Friday 23 October 2015

The Shroud Of Christ By Paul Vignon D.Sc (Fr) Part 36.

M. Chopin's letter is divided into two parts. In the first two pages the author explains how, under certain conditions, different from those indicated by M. Lajoie, plates may give direct positives ; for example, the following process will give this result : " After an ordinary light development wash the plate, .cover it with a silver solution having an alkaline reaction, or any weak alkaline solution, and recommence to develop." Naturally there can be no question of M. Pia having exercised any such manipulation; but M. Chopin explains that the phenomenon may happen accidentally, and had indeed occurred to himself " in the preparation of special negatives for the reproduction of Limoges enamels/' M. Chopin has then the right to use the following phrase : " There is reason to think that when this phenomenon is accidentally produced, one should seek for the cause either in a want of acidity in the silver solution or in the in-sufficent alkalinity of the water used for washing the plates." I do not guarantee that the terms used by M. Chopin are quite exact, and that the washing of a plate in water not sufficiently alkaline would altogether alter its character, but this is what M. Chopin says. In certain conditions it is possible that a plate may become positive without having been over-exposed.

But we will not labour the point. Such exceptional conditions were not present, since M. Pia's plate is really a negative. This point we may consider certain.

We now come to a more subtle objection, which is that although a plate may be generally negative, certain parts of it may not be perfectly so, owing to the effect of colour—yellow, for instance, often comes out black. We do not quite see how this affects our consideration of the Holy Shroud. The argument is only tenable if parts of the object are many coloured, which is not the case here.

We consider then that we have established our first position, which is that the impressions on the Holy Shroud are really and effectively shown there in negative.

If the impressions on the Shroud have the character of a negative, if they are shown with the real values reversed, we cannot believe that they have been painted thus. Of two alternatives one must be taken as true: either they have been executed positively, like all paintings, and have been transformed by time into the negatives which we see, or else they are not paintings at all. Before discussing these alternatives let us see if the impressions are such as to preclude altogether the hypothesis of an ordinary painting done directly in negative fashion.

Let us quote once more from M. Chopin's letter : " M. Loth asserts that the Holy Shroud is not a painting, and that no artist, however clever, could have produced such a work in negative. As for this assertion I am of a contrary opinion, for I am fully persuaded that such crude work could easily have been produced by an artist; but to paint in this manner would be so absurd and incomprehensible that I hesitate to assert that it was so done." Now this quotation contains two propositions, both of which we must oppose.

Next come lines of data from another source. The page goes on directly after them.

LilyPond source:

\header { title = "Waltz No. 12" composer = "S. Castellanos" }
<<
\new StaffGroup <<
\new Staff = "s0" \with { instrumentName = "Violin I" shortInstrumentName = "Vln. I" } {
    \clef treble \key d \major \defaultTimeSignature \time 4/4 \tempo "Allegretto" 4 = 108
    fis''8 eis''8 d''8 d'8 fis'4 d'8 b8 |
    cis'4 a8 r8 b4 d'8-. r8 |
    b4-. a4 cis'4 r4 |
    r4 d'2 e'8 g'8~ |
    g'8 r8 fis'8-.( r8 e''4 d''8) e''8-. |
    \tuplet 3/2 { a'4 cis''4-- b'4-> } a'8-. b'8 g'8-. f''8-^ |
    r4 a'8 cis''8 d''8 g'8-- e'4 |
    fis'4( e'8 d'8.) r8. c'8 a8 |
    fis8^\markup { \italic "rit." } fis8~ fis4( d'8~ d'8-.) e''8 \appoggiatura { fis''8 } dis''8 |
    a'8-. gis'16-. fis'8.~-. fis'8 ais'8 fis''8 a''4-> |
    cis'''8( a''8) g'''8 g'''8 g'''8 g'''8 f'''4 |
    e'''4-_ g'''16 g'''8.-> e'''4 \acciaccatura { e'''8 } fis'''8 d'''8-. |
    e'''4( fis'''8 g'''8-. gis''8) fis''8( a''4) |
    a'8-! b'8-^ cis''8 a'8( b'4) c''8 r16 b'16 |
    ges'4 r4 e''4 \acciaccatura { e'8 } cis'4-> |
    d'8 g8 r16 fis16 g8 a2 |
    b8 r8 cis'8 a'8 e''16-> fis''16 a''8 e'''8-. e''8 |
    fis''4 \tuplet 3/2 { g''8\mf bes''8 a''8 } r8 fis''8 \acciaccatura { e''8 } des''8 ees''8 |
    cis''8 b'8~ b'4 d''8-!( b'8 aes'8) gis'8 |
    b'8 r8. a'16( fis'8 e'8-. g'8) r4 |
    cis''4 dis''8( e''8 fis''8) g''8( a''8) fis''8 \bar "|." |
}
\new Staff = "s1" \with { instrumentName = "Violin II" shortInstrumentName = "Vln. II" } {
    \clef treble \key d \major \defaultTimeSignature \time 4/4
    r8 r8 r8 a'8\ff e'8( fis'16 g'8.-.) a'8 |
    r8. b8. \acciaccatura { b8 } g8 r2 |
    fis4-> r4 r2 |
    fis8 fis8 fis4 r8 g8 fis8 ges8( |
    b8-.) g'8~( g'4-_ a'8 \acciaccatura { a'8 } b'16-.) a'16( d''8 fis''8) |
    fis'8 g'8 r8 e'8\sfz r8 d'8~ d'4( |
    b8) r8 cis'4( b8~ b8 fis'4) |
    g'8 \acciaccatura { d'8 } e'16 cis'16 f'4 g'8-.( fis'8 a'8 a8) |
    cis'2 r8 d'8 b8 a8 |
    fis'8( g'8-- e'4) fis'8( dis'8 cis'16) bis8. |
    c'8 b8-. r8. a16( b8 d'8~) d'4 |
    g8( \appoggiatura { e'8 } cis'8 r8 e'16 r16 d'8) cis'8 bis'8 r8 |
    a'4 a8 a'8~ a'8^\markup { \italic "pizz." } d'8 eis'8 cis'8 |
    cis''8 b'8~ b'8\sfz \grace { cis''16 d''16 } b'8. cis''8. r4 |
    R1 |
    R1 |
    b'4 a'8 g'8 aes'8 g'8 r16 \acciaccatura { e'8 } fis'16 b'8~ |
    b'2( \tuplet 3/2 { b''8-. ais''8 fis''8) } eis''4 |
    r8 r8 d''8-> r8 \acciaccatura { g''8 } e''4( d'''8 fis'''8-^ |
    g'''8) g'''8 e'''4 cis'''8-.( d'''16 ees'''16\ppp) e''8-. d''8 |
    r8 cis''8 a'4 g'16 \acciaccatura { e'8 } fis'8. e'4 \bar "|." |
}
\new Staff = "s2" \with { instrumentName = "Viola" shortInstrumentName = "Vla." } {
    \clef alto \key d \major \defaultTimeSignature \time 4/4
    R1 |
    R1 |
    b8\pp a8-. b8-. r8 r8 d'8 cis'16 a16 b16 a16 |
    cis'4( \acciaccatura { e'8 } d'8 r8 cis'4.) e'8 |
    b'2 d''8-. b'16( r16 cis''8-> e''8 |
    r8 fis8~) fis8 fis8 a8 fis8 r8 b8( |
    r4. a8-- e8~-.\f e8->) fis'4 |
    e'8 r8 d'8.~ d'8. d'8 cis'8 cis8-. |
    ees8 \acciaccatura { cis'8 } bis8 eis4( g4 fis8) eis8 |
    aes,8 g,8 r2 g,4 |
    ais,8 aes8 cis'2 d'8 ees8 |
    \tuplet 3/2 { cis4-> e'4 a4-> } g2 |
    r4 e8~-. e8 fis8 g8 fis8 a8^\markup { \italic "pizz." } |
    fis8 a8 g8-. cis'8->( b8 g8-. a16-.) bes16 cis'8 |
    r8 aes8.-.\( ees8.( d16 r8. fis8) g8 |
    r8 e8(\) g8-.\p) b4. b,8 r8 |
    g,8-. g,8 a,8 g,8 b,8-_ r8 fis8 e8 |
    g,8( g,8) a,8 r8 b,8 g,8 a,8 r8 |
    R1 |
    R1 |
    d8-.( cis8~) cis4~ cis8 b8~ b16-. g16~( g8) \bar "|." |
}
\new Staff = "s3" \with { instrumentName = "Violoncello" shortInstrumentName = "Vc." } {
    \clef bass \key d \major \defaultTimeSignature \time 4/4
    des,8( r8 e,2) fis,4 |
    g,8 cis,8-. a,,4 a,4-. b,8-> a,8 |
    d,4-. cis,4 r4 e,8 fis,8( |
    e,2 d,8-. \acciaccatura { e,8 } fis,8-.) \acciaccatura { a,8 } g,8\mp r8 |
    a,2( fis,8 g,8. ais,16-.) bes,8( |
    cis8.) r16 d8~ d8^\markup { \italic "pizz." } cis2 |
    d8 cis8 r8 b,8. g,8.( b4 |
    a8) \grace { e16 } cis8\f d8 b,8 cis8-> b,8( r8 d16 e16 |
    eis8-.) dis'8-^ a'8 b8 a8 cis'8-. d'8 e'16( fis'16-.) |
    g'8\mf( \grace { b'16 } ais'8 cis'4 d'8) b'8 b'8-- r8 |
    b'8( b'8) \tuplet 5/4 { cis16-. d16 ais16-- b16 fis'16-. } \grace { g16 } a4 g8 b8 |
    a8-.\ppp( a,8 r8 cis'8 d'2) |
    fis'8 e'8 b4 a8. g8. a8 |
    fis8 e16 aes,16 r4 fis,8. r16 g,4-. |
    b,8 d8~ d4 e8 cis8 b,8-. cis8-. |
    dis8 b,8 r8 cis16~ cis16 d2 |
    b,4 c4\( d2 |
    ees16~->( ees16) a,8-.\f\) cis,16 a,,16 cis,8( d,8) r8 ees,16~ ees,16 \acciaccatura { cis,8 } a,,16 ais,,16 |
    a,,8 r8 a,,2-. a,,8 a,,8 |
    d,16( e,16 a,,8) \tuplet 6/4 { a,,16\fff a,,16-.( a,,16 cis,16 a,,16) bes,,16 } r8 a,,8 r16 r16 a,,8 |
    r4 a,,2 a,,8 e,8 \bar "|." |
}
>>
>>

It is not absurd for a painter to reproduce a work in negative, but if he had tried to do so he would inevitably have failed ; practically, then, we agree with M. Chopin, and will refute the hypothesis of a direct negative painting, but for different reasons than those given by him.

To begin with, with regard to a presumed painter, we will grant M. Chopin much more than he asks : we will grant that a clever artist might have painted these impressions in negative, although it scarcely seems possible to do so ; the very term " negative " has only had a meaning since the discovery of photography. The men of the fourteenth century had no reason to suspect the possibility of the inversions of lights and shades which are produced by the action of light on a sensitive plate ; but was not this much knowledge indispensable before it would occur to any one to reverse on a cloth the normal position of lights and shadows ?

But what is the point at issue ? Is it a question of the painting of a portrait, or that a certain piece of linen has been the winding-sheet of Christ ? To intelligent observers all that Christ could have left on His Shroud would be the print of His limbs and the traces of His blood, and not, properly speaking, a portrait of any sort. Now an imprint which marks the raised parts more than the hollows is in itself a negative.

It may be said that I am making things too easy for the forgers of the Middle Ages, who would not have reasoned in such subtle fashion ; that the Holy Shroud would be even more worthy of veneration had the portrait of the Saviour been clearly visible to any observer.

Well, that would simplify the question, for there would then be no hesitation in admitting that the Holy Shroud had not been painted in negative. And yet we are bound in loyalty to science to continue our argument. The arrangement of the pictures alone is enough to show us that if they really are the work of a painter, this painter has endeavoured to give them the effect of being impressions. If he were ingenious enough to know that the two bodies should lie head to head he must have also known that the impressions give us an inverted mould. To ascertain this he need only have placed his blackened hand upon a white wall, or smeared his face with red ochre and then covered it with a cloth.

In either case the marks left on the linen or on the wall could only have been caused by such portions as would appear in relief if the light shone full upon them. The half-tints and shadows on the contrary would leave fainter marks, or no marks at all. This is what fraud might have tried to reproduce in a painting.

Such an attempt must have been faulty in its execution. The real question therefore is, Are the pictures such as an artist of the fourteenth century could have executed if he had tried to imitate in his painting a true impression ? M. Chopin gives a decided " yes " to this question, but our own opinion is different.